Thai activists celebrate the Senate's vote in favor of marriage equality

LGBTQ+ activists celebrate the Thai Senate's passage of a bill legalizing marriage equality outside the Government House in Bangkok on June 24, 2024.

(Photo: Irish Embassy Thailand)

'Love Wins': Thailand Set to Be First Southeast Asian Nation to Legalize Same-Sex Marriage

"While there is no doubt that the legalization of marriage for LGBTI couples is a key milestone for Thailand, much more must be done to guarantee full protection," said one campaigner.

LGBTQ+ advocates around the world on Tuesday cheered the Thai Senate's passage of a bill legalizing same-sex marriage, a move that—if approved by the country's king as expected—would make Thailand the first country in Southeast Asia to do so.

The Bangkok Postreported Thai senators voted 130-4, with 18 abstentions, in favor of a bill to legalize same-sex marriages in the country of 72 million people. The Thai House of Representatives overwhelmingly approved the legislation in March. The legislation would become law if it passes further review by the Senate and the Constitutional Court and is approved by King Rama X. Royal assent is a formality that will almost certainly be granted.

"The bill represents a monumental step forward for LGBTQ+ rights in Thailand," Panyaphon Phiphatkhunarnon, founder of the advocacy group Love Foundation, toldCNN.

Plaifa Kyoka Shodladd, an 18-year-old activist, toldThe New York Times that "after 20 years of trying to legalize this matter, finally, love wins."

In Asia, only Nepal and Taiwan have achieved same-sex marriage equality. Thailand would become the 39th nation to legalize same-sex marriage worldwide.

Legalization "would underscore Thailand's leadership in the region in promoting human rights and gender equality," said the Thai Civil Society Commission of Marriage Equality, Activists, and LGBTI+ Couples.

Amnesty International Thailand researcher Chanatip Tatiyakaroonwong said in a statement: "Thailand has taken a historic step towards becoming the first country in Southeast Asia to legalize marriage for LGBTI couples. This landmark moment is a reward for the tireless work of activists, civil society organizations, and lawmakers who have fought for this victory."

"While there is no doubt that the legalization of marriage for LGBTI couples is a key milestone for Thailand, much more must be done to guarantee full protection of LGBTI people in the country," Chanatip continued. "LGBTI people in Thailand continue to face many forms of violence and discrimination, including but not limited to technology-facilitated gender-based violence, which often targets human rights defenders."

"Thai authorities must build on the momentum and take further steps that protect the rights and ensure the participation of LGBTI people and organizations," Chanatip added.

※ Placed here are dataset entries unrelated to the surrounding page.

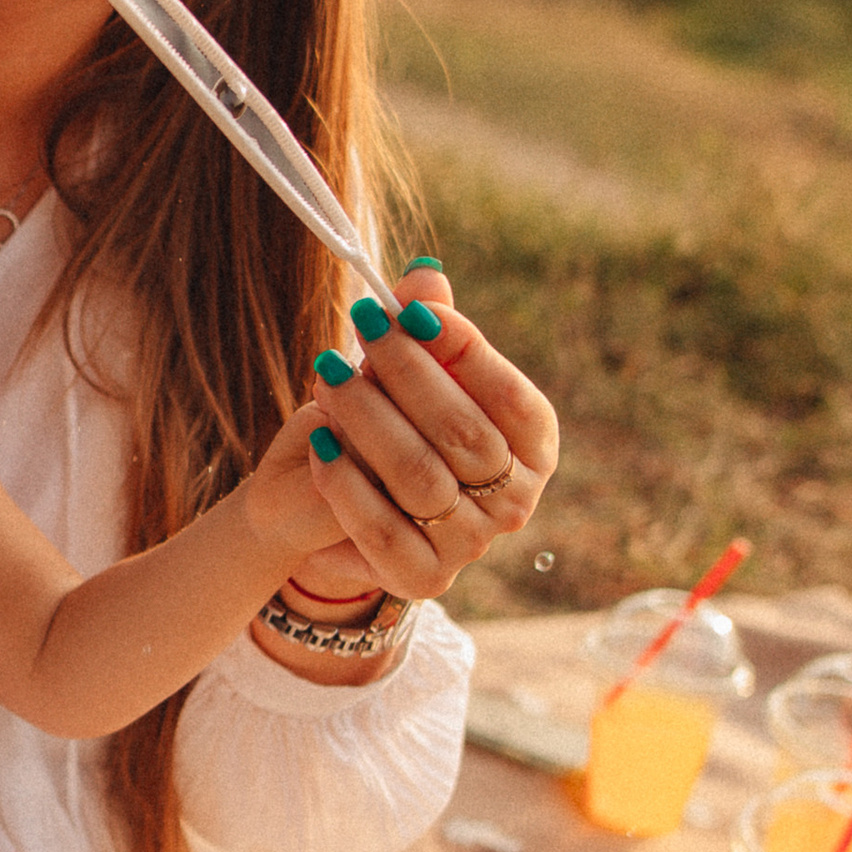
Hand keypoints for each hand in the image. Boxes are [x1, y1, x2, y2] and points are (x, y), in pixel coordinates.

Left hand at [247, 260, 558, 604]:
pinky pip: (382, 531)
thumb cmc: (395, 423)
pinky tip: (319, 441)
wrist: (346, 506)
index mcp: (532, 446)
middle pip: (464, 435)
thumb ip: (425, 327)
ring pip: (418, 478)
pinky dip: (347, 482)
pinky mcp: (423, 578)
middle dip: (408, 373)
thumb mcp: (412, 373)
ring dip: (368, 419)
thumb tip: (423, 272)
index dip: (467, 352)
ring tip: (326, 375)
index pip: (512, 399)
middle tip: (362, 325)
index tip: (414, 310)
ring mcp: (473, 545)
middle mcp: (516, 500)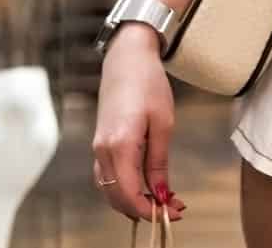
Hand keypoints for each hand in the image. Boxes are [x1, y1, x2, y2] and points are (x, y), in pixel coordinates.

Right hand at [92, 27, 186, 222]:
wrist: (127, 58)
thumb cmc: (148, 84)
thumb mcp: (163, 124)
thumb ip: (159, 163)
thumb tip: (162, 194)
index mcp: (119, 145)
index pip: (130, 194)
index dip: (150, 210)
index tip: (173, 213)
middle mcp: (102, 150)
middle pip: (117, 198)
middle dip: (144, 209)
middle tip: (174, 208)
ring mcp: (97, 147)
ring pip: (110, 190)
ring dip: (134, 201)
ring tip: (164, 198)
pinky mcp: (99, 143)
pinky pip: (108, 177)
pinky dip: (125, 188)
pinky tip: (145, 186)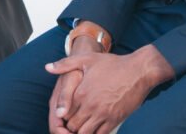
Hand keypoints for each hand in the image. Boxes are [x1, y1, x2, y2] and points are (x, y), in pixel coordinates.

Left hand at [45, 45, 173, 133]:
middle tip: (74, 120)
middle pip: (73, 126)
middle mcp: (90, 106)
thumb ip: (64, 64)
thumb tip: (48, 67)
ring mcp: (103, 114)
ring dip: (82, 131)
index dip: (63, 114)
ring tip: (84, 124)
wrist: (138, 71)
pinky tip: (95, 128)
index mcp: (81, 93)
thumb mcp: (86, 59)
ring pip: (85, 133)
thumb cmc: (113, 64)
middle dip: (71, 125)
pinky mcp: (115, 120)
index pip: (64, 113)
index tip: (66, 112)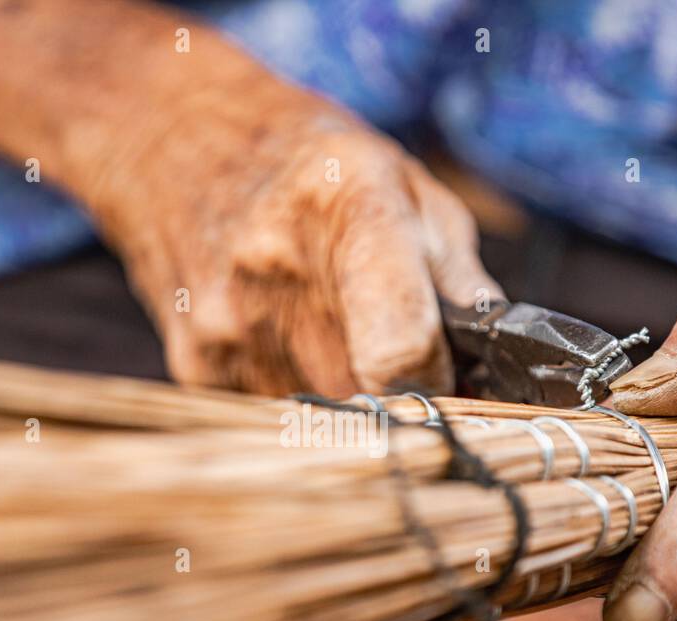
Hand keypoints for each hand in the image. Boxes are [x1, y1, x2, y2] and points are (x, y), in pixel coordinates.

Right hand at [88, 59, 500, 396]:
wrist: (176, 144)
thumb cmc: (311, 167)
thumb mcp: (407, 187)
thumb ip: (460, 281)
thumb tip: (499, 371)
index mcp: (348, 213)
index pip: (400, 353)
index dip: (440, 382)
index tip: (449, 378)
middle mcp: (275, 275)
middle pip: (366, 401)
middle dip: (401, 402)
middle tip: (402, 364)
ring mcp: (226, 328)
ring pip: (321, 420)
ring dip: (347, 403)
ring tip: (335, 337)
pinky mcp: (195, 366)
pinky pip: (273, 417)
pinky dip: (296, 397)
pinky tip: (286, 342)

Thailand's imminent legalization of same-sex marriage equality stands in contrast with the hundreds of pieces of anti-LGBTQ+ legislation proposed or passed mostly in Republican-controlled state legislatures in the United States.

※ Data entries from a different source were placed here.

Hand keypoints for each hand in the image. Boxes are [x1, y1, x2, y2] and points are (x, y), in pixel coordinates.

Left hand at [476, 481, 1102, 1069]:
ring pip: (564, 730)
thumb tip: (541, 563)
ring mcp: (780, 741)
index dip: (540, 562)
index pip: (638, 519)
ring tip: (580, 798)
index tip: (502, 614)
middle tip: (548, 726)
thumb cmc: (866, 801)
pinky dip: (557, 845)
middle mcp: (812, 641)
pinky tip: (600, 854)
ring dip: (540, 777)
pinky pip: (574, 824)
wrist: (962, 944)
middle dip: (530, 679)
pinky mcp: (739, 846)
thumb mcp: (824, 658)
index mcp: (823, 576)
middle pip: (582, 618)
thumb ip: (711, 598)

Advocates are also worried about the future of LGBTQ+ rights at the national level, as U.S. Supreme Court Justice Clarence Thomas suggested in Dobbs v. Jackson Women's Health Organization—the ruling that erased half a century of federal abortion rights—that the high court could reconsider cases including Obergefell v. Hodges, which in 2015 legalized same-sex marriage nationwide.